=== Given instruction A ===
In the dmeventd device filtering thread, what does the reply suggest doing during a VG update as one possible solution?
=== Given instruction B ===
From the dmeventd device filtering thread, repeat word for word the passage that begins at the words "I'm very sorry" and stops after "in some way.".

=== Extract to read ===
────────────────

[lvm-devel] [RFC][PATCH 0/5] dmeventd device filtering

Fri Oct 16 15:46:28 UTC 2009

>> To generate filter option, dmeventd requires a list of devices included
>> in the VG. When a LV is registered as a monitoring device, a device list
>> of the VG are passed to dmeventd. This information needs to be updated if
>> the VG structure is changed by adding or removing devices to/from the VG
>> by vgextend, vgreduce or other lvm commands, dmeventd gets a new device
>> list.
>>
>> A failed device list is generated when an error is notified. dmeventd gets
>> devices included in failed mirror leg or log from kernel through device-mapper
>> interface.
> Hmm. Does this introduce some race conditions? When a bad sequence of metadata
> edits and failures happens, could this lead to bad behaviour? I have skimmed
> the patches and I think following may happen:
> 
> - vgextend a volume group (adding say /dev/sde)
> - metadata is written and committed
> - dmeventd notices a failure, but its device list is out of date 
> - lvconvert does its job, but when writing metadata, it marks the /dev/sde PV
>   as missing, since it can't find it
> - dmeventd triggers vgreduce, which removes /dev/sde from the volume group
> 
> It is not a fatal problem, but definitely surprising. Maybe we could fix it,
> although I'm not entirely sure how.
> 
> Also, I'm a little worried that this is something that may rather easily go out
> of sync -- keeping a cached copy of data like this around is always
> dangerous. Fortunately, the worst that should happen is that an automatic
> recovery fails or that empty PVs are removed from the volume group (like above)
> -- it shouldn't be possible to trick dmeventd into clobbering any data this
> way. Either way -- I am not sure it is a showstopper, but it's definitely not
> very nice. Thoughts?

I'm very sorry for my late response. You are right. This method needs to keep 
data integrity between dmeventd and lvm metadata on disk and the sequence you
described should be handled in some way.

I don't have perfect solution right now, but stopping monitoring during VG
update would be one of the solutions. Stopping and starting monitoring is
not a perfect solution, but it is the same as LV is changed. Anyway, I will
look into solutions, and I appreciate if you could give me some idea.

> PS: Another thing crossed my mind -- how safe it is to use device node names
> here? Would it make more sense to use major/minor numbers? If device nodes get
> re-arranged between registration and a failure, this could cause some woes as
> well. The gap could easily be many months. Maybe not likely, but definitely not
> impossible...

I understand your point. It is not impossible but it is not likely. I believe
it is the base idea on which the current filtering method or device-cache
are implemented.

Thanks,
Taka

────────────────

=== Given information ===
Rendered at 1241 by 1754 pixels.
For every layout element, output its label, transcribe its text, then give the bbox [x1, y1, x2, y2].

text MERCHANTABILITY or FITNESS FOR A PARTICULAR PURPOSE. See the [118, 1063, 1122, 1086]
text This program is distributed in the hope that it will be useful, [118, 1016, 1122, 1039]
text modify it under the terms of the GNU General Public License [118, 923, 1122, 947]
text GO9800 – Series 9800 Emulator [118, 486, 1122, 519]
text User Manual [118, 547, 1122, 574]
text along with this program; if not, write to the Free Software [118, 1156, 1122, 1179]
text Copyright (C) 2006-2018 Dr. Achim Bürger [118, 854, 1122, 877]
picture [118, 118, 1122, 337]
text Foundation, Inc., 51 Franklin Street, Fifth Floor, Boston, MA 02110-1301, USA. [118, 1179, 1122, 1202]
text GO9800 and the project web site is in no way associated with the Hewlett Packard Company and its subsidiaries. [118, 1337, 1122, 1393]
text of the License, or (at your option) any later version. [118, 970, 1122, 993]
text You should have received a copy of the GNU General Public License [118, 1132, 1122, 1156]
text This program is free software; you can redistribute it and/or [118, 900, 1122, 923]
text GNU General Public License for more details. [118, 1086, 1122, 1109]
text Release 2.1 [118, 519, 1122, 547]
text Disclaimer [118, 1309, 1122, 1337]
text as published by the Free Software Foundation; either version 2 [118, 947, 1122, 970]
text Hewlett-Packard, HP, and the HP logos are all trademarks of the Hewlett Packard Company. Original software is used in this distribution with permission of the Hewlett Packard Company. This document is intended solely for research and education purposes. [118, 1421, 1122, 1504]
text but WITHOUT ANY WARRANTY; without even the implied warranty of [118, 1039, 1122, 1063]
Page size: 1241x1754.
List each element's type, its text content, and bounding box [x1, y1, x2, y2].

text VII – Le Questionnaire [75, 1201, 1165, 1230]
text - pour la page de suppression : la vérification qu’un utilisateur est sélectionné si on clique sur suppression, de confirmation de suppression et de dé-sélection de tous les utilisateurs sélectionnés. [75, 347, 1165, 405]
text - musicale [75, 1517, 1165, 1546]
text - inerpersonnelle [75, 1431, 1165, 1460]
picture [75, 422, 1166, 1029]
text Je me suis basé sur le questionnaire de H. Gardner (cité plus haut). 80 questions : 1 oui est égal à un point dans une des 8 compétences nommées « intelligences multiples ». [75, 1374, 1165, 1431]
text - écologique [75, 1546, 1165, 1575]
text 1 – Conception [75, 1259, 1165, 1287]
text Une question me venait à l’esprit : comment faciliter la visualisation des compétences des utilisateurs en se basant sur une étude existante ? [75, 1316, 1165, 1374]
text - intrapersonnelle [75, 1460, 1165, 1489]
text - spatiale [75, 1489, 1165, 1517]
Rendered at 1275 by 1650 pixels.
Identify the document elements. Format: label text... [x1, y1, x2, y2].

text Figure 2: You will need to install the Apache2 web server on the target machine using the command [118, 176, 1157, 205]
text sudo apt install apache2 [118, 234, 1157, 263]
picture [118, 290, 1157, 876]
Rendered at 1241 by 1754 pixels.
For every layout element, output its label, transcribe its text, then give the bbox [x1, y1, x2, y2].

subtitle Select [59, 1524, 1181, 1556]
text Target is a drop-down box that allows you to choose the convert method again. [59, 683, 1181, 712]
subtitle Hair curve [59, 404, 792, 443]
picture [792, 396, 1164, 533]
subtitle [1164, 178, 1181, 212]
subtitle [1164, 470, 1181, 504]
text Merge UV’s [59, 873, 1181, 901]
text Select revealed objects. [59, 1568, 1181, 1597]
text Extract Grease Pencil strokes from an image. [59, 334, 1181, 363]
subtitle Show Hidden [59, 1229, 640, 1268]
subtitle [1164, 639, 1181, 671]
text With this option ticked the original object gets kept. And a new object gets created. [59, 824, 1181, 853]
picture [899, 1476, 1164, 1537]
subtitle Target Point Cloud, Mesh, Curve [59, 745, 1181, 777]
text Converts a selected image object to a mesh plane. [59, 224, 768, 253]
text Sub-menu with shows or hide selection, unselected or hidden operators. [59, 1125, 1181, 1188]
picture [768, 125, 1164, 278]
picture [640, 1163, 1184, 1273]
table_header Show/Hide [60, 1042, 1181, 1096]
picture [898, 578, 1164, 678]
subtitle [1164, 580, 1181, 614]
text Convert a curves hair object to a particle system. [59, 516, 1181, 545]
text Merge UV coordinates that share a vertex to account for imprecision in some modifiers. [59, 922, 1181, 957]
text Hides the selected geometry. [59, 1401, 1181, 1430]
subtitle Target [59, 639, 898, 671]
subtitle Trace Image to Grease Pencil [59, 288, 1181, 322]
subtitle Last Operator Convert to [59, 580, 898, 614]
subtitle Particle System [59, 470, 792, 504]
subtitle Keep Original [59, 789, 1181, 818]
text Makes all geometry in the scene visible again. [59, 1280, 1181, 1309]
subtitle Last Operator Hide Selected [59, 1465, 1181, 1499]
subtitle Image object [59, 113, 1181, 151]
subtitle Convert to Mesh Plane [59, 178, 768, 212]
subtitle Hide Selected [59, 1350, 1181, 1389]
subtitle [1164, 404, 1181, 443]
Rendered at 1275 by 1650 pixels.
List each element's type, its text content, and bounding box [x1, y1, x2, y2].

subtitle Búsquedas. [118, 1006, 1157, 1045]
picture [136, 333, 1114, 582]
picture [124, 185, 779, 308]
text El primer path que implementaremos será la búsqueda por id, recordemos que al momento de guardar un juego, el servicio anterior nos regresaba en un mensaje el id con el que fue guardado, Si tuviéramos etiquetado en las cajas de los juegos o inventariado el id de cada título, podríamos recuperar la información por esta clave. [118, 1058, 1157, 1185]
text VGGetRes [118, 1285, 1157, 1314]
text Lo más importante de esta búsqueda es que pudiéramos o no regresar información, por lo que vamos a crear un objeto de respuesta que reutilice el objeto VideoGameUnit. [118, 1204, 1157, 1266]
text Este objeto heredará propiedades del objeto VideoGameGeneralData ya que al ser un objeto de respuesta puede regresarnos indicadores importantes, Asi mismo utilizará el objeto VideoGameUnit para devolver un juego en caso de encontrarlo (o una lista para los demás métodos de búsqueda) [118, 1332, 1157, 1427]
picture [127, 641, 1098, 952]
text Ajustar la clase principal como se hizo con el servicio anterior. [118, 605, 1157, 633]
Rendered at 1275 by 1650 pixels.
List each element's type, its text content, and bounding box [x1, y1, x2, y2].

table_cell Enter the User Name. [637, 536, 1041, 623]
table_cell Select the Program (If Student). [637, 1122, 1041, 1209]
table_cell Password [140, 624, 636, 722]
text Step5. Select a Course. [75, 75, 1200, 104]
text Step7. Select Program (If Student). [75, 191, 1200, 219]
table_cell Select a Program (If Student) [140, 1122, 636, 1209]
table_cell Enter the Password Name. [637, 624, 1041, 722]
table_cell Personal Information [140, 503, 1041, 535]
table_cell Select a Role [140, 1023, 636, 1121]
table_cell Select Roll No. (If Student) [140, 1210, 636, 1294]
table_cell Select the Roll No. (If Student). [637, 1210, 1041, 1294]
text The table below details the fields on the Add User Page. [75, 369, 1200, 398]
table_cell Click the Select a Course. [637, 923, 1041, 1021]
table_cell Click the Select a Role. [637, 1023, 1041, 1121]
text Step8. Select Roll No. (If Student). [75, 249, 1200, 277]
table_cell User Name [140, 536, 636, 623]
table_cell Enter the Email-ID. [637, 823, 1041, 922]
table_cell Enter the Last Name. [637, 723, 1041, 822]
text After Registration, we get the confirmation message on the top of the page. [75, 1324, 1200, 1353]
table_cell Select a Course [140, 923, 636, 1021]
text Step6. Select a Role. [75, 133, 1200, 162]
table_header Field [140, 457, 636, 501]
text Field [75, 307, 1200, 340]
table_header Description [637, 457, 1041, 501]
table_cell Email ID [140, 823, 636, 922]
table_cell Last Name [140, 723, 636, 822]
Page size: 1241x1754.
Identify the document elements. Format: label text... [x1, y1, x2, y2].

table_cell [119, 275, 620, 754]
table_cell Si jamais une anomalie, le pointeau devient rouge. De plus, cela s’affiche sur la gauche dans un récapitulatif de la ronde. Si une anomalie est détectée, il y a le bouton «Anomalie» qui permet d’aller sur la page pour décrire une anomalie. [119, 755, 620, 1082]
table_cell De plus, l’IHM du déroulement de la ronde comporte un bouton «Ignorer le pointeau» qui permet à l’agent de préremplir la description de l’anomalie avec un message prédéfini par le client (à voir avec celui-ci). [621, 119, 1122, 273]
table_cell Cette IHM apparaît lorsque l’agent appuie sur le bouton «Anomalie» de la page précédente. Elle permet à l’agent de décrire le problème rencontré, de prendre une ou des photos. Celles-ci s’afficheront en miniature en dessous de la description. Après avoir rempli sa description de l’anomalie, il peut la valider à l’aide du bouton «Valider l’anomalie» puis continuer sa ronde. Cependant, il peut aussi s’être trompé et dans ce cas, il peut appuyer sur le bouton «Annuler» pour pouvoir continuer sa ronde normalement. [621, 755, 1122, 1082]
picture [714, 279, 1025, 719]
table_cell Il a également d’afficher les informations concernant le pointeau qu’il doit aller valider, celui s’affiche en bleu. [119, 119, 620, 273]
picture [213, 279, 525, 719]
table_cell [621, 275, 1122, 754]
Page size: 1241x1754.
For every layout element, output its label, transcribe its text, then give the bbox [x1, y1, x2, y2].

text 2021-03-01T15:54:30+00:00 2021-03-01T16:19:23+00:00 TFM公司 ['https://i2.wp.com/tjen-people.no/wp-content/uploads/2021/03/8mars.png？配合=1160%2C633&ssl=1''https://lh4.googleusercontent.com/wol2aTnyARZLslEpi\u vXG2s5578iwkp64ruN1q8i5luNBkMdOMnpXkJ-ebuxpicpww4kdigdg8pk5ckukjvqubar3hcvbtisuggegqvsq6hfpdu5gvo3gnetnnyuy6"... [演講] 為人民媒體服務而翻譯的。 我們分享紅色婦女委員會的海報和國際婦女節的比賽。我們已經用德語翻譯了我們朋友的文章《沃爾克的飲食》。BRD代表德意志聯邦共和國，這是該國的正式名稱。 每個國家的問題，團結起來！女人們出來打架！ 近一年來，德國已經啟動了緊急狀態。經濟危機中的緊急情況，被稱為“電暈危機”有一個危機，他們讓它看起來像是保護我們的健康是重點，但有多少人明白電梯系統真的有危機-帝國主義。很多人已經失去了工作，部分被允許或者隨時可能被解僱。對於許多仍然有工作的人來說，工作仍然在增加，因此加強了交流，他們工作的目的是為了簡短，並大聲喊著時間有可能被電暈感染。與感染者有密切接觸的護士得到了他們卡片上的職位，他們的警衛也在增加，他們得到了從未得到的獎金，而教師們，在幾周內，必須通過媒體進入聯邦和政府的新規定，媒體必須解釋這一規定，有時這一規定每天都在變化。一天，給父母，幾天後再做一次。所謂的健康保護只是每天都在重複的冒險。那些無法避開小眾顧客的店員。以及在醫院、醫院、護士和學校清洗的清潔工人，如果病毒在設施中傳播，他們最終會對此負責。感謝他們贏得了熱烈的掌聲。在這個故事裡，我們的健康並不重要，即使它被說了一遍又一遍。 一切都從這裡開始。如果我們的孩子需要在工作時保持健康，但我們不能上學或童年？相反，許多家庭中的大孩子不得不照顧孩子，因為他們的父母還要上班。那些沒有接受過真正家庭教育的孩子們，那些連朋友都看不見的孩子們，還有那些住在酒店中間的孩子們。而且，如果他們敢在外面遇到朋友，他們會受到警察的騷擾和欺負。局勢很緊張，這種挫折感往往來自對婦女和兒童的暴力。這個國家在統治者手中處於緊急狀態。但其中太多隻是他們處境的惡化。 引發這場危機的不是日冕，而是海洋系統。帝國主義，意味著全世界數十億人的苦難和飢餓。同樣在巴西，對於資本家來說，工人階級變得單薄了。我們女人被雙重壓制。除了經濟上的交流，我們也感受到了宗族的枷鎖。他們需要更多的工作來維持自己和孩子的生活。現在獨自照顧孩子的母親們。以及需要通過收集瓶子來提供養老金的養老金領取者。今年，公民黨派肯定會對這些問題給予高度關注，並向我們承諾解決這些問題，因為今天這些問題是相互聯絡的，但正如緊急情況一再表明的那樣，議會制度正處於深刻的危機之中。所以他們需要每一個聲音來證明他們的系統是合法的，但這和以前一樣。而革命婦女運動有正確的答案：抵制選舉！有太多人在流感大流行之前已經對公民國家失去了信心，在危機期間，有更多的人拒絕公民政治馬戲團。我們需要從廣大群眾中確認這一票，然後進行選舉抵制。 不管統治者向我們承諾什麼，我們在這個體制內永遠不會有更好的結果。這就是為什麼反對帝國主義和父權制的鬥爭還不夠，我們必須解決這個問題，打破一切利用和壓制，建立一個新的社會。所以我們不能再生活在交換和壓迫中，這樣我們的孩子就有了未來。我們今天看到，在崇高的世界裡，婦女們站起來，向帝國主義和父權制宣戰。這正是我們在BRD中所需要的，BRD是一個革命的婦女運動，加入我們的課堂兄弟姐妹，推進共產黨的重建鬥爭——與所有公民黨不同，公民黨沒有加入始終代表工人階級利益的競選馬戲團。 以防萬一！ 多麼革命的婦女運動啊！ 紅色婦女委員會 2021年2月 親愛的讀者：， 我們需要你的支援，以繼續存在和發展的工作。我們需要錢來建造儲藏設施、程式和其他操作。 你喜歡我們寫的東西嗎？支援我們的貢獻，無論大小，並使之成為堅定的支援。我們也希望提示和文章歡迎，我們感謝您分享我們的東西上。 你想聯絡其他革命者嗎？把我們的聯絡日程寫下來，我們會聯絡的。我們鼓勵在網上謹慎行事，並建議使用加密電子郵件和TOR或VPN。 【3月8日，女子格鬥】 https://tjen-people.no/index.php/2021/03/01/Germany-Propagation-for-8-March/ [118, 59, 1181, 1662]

────────────────

=== Task output A ===
Stopping monitoring during the VG update.

=== Task output B ===
I'm very sorry for my late response. You are right. This method needs to keep 
data integrity between dmeventd and lvm metadata on disk and the sequence you
described should be handled in some way.